» **EXERCISE OBJECTIVE**
Rewrite the listing below with every "MAINTENANCE SHEET" changed to "SERVICE LOG" and nothing else altered. Leave the pictures out of your version.

[RECORDS FOR THIS EXERCISE — start]

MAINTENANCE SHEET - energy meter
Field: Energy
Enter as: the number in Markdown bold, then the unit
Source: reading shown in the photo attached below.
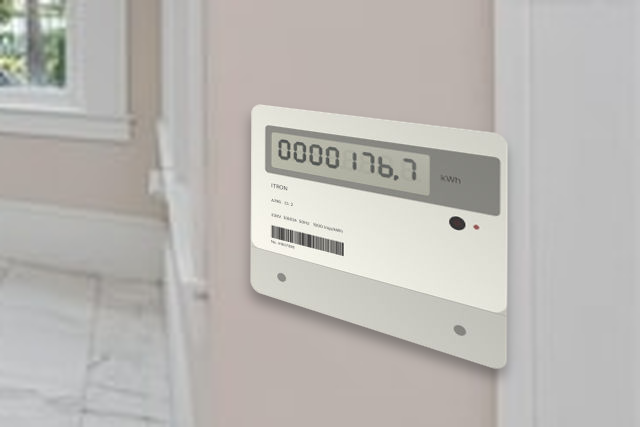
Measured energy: **176.7** kWh
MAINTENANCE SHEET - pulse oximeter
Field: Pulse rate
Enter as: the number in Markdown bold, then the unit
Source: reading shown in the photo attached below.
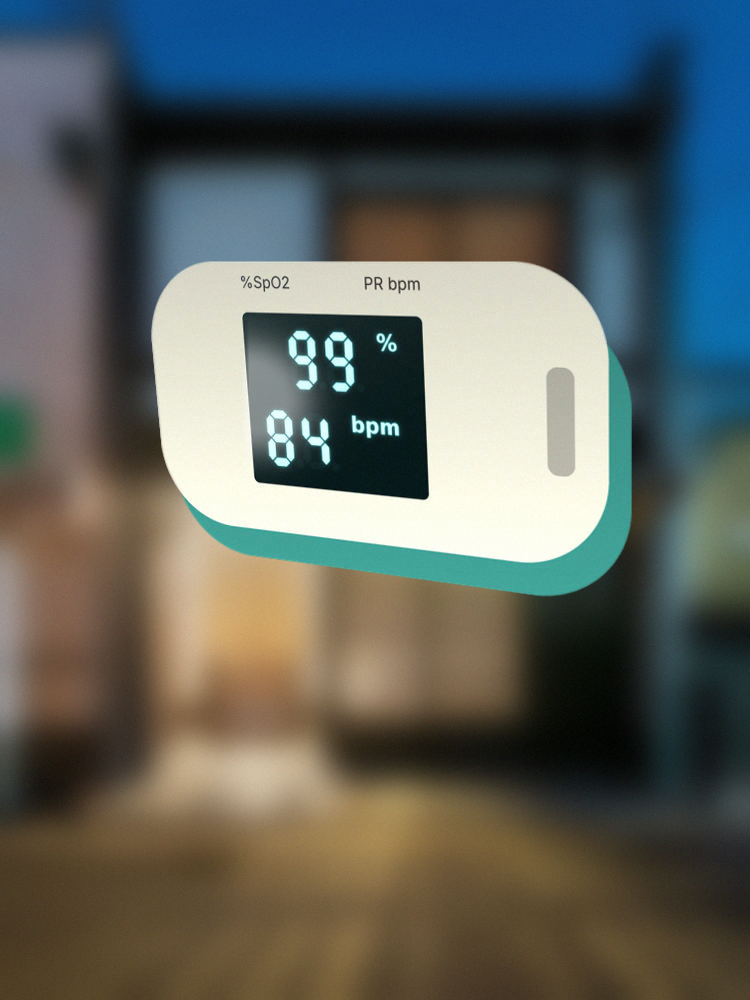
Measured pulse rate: **84** bpm
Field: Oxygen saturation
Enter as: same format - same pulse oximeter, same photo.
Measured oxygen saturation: **99** %
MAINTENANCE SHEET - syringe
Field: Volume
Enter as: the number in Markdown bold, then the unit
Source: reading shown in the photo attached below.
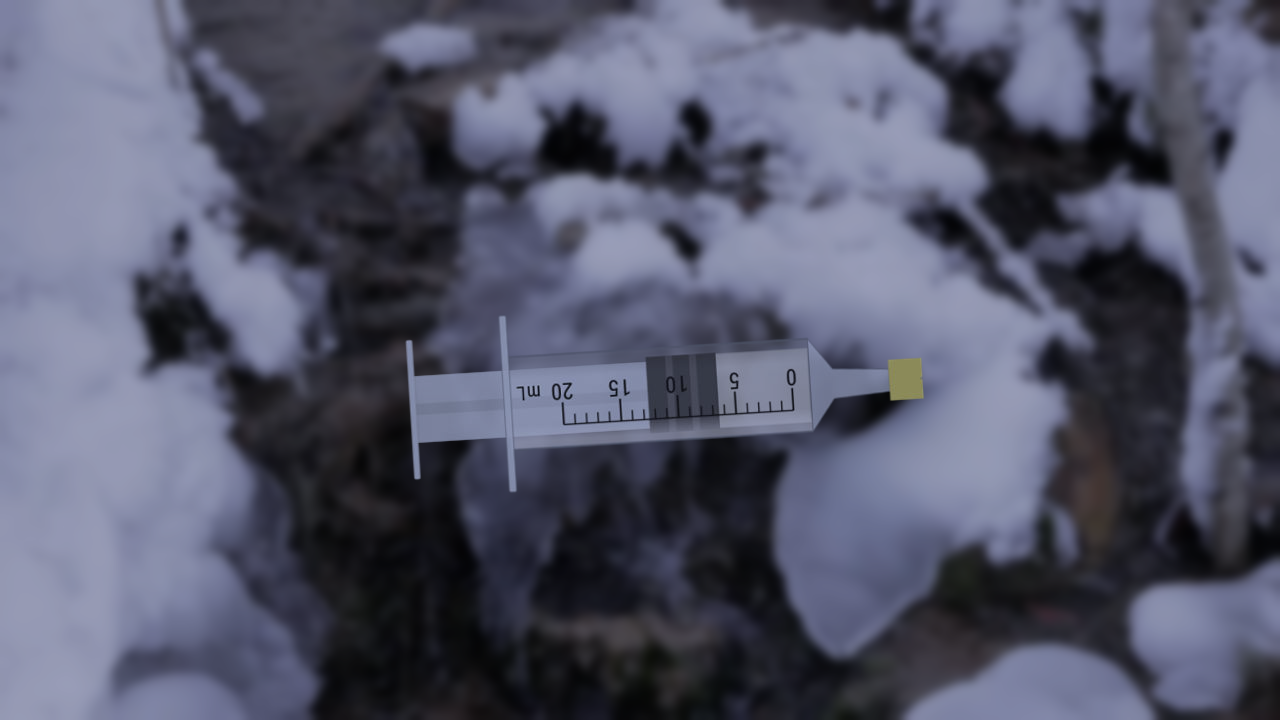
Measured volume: **6.5** mL
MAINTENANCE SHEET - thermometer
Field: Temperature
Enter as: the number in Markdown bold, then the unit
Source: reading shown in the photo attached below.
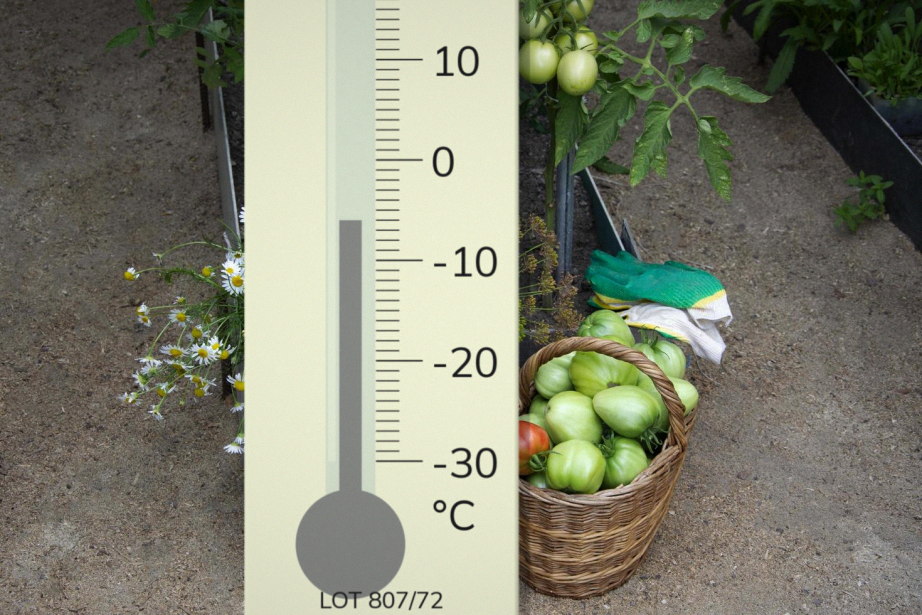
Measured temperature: **-6** °C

[RECORDS FOR THIS EXERCISE — finish]

» **EXERCISE SOLUTION**
SERVICE LOG - energy meter
Field: Energy
Enter as: the number in Markdown bold, then the unit
Source: reading shown in the photo attached below.
Measured energy: **176.7** kWh
SERVICE LOG - pulse oximeter
Field: Pulse rate
Enter as: the number in Markdown bold, then the unit
Source: reading shown in the photo attached below.
Measured pulse rate: **84** bpm
Field: Oxygen saturation
Enter as: same format - same pulse oximeter, same photo.
Measured oxygen saturation: **99** %
SERVICE LOG - syringe
Field: Volume
Enter as: the number in Markdown bold, then the unit
Source: reading shown in the photo attached below.
Measured volume: **6.5** mL
SERVICE LOG - thermometer
Field: Temperature
Enter as: the number in Markdown bold, then the unit
Source: reading shown in the photo attached below.
Measured temperature: **-6** °C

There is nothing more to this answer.